Moving Averages and Statistics for Stock Prices
1. Finding Historical Prices
import requests
In site url, period1 is starting time, period 2 is ending time
site="https://query1.finance.yahoo.com/v7/finance/download/2330.TW?period1=0&period2=1549258857&interval=1d&events=history&crumb=hP2rOschxO0"
response = requests.post(site)
Now historical data of 2330.TW is stored in "response". To check text file:
print(response.text)
To save file as csv
with open('file.csv', 'w') as f:
f.writelines(response.text)
print(df.head())
To improve csv file
- parse_dates changes first column to datetime (instead of 0,1,2,3)
import pandas as pd
df = pd.read_csv('file.csv', index_col='Date', parse_dates=['Date'])
print(df.head())
import numpy as np
import pandas as pd
import pandas_datareader as pdr
import matplotlib.pyplot as plt
%matplotlib inline
Dataframe setting 2019-04-17 as starting date
gld = pdr.get_data_yahoo('GLD', '2019-04-17')
gld.head()
Compute moving averages
gld_close = pd.DataFrame(gld.Close)
gld_close['MA_9'] = gld_close.Close.rolling(9).mean().shift()
gld_close['MA_21'] = gld_close.Close.rolling(21, center=True).mean()
Make sure data doesn't have gaps
gld_close['MA_9'].head(12)
Plotting 9 days and 21 days average of gold prices
- legend(loc='upper right', shadow=True) determines position of label
plt.figure(figsize=(15,10))
plt.grid(True)
plt.plot(gld_close['Close'], label='GLD')
plt.plot(gld_close['MA_9'], label = 'MA 9 day')
plt.plot(gld_close['MA_21'], label = 'MA 21 day')
plt.legend(loc=2)
Computate historical volatility in options
- Close divided by previous days close
gld_close["change"] = np.log(gld_close["Close"] / gld_close["Close"].shift())
* * * *
**REQUIRED TASKS:**
a) Answer these questions using the moving-averages page:
(i) Historical data for which ticker is stored in "response"?
(ii) What starting date is set for the GLD dataframe?
(iii) To what type does parse_dates change the first column?
b) Transcribe the moving-averages page between "import numpy as" and "gld_close = pd.DataFrame(gld.Close)", inclusive.
* * * *
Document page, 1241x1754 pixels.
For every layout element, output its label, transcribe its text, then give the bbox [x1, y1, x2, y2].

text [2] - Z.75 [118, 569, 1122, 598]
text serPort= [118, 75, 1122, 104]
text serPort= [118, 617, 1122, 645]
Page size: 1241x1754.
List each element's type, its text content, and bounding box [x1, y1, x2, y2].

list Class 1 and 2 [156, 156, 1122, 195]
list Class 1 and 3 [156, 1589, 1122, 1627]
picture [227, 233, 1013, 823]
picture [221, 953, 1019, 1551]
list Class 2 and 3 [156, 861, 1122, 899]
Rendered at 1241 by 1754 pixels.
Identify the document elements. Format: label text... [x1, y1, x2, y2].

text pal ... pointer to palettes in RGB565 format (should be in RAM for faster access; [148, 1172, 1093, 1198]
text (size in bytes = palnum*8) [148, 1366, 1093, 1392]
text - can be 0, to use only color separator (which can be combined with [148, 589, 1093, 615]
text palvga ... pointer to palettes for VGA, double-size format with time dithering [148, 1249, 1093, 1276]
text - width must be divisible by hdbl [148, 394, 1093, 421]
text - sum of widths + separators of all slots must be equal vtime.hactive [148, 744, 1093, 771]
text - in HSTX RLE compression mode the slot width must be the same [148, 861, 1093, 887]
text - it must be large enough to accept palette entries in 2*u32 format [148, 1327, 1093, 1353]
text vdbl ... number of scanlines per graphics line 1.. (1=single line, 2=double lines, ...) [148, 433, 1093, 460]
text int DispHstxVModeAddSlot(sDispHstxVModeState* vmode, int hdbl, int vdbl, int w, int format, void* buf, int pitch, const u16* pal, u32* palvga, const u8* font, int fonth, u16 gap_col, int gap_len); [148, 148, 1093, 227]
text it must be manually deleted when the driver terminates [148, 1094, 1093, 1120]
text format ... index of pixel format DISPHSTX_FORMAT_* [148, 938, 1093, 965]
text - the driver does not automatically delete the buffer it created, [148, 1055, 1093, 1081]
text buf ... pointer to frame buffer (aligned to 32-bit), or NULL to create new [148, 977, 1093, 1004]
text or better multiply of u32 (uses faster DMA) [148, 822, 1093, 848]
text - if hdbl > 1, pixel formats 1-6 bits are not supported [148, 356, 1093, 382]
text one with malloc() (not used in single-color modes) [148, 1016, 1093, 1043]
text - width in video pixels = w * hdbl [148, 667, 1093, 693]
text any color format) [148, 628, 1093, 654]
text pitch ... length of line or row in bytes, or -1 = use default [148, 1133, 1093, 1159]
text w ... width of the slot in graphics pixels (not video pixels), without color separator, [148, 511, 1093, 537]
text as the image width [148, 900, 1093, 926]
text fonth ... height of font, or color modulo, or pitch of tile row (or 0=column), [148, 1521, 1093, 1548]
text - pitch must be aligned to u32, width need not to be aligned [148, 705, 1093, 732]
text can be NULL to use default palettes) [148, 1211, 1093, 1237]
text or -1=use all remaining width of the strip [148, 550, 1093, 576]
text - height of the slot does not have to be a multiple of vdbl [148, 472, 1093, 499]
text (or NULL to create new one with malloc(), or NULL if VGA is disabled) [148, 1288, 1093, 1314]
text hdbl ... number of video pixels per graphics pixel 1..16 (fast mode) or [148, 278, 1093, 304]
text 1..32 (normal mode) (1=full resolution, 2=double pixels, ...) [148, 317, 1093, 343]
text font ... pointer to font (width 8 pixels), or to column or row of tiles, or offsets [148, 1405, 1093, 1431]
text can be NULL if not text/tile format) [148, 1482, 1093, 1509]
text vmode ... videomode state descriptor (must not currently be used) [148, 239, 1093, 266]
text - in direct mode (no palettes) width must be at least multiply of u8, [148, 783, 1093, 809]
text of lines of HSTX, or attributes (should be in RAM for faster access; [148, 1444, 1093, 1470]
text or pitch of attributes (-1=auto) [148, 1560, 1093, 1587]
* * * *
**TASK-BY-TASK SOLUTIONS:**
a)
(i) 2330.TW
(ii) 2019-04-17
(iii) datetime

b)
import numpy as np
import pandas as pd
import pandas_datareader as pdr
import matplotlib.pyplot as plt
%matplotlib inline
Dataframe setting 2019-04-17 as starting date
gld = pdr.get_data_yahoo('GLD', '2019-04-17')
gld.head()
Compute moving averages
gld_close = pd.DataFrame(gld.Close)